The debate around AYUSH practitioners prescribing modern medicine
There is a provision in the Bill which states that there may be a bridge course which AYUSH practitioners (practicing Ayurveda, Yoga and Naturopathy, Unani, Siddha and Homoeopathy) can undertake in order to prescribe certain kinds of modern medicine. There are differing views on whether AYUSH practitioners should prescribe modern medicines.
Over the years, various committees have recommended a functional integration among various systems of medicine i.e. Ayurveda, modern medicine, and others. On the other hand, experts state that the bridge course may promote the positioning of AYUSH practitioners as stand-ins for allopathic doctors owing to the shortage of doctors across the country. This in turn may affect the development of AYUSH systems of medicine as independent systems of medicine.

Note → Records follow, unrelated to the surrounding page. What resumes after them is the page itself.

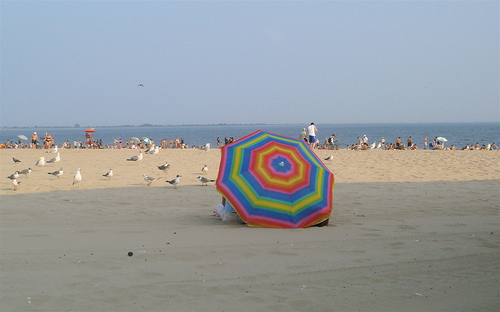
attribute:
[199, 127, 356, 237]
umbrella — large, rainbow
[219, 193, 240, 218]
shirt — blue , black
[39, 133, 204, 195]
birds — black, grey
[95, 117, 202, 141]
island — distant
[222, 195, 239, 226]
person — under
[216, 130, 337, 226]
umbrella — blue, yellow, rainbow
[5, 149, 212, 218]
seagulls — grey, white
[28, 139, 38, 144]
trunks — black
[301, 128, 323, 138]
shirt — white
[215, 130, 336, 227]
colored umbrellas — different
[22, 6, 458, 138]
sky — hazy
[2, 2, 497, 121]
sky — grey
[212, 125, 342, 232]
umbrella — large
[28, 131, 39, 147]
man — shirtless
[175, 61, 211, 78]
ground — sunny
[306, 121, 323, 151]
top — white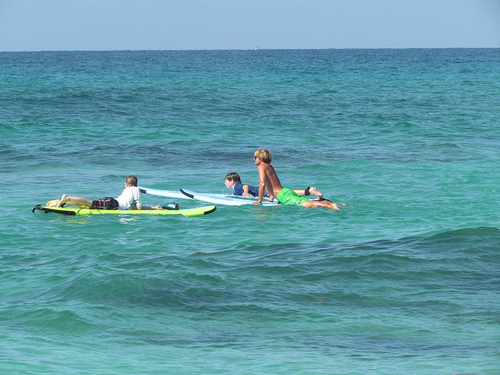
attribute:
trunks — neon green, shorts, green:
[276, 188, 313, 208]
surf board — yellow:
[28, 201, 217, 219]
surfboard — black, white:
[179, 185, 280, 208]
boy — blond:
[221, 171, 325, 197]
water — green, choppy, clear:
[6, 63, 500, 359]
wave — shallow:
[16, 218, 500, 337]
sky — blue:
[2, 2, 500, 50]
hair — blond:
[245, 149, 280, 160]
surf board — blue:
[140, 188, 262, 205]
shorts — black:
[84, 194, 119, 206]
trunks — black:
[90, 195, 123, 215]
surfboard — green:
[51, 190, 210, 231]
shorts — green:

Moreover, AYUSH doctors do not have to go through any licentiate examination to be registered by the NMC, unlike the other doctors. Recently, the Union Cabinet has approved an Amendment to remove the provision of the bridge course.
Status of other kinds of medical personnel
As of January 2018, the doctor to population ratio in India was 1:1655 compared to the World Health Organisation standard of 1:1000. The Ministry of Health and Family Welfare stated that the introduction of the bridge course for AYUSH practitioners under the Bill will help fill in the gaps of availability of medical professionals.
If the purpose of the bridge course is to address shortage of medical professionals, it is unclear why the option to take the bridge course does not apply to other cadres of allopathic medical professionals such as nurses, and dentists. There are other countries where medical professionals other than doctors are allowed to prescribe allopathic medicine. For example, Nurse Practitioners in the USA provide a full range of primary, acute, and specialty health care services, including ordering and performing diagnostic tests, and prescribing medications. For this purpose, Nurse Practitioners must complete a master’s or doctoral degree program, advanced clinical training, and obtain a national certification.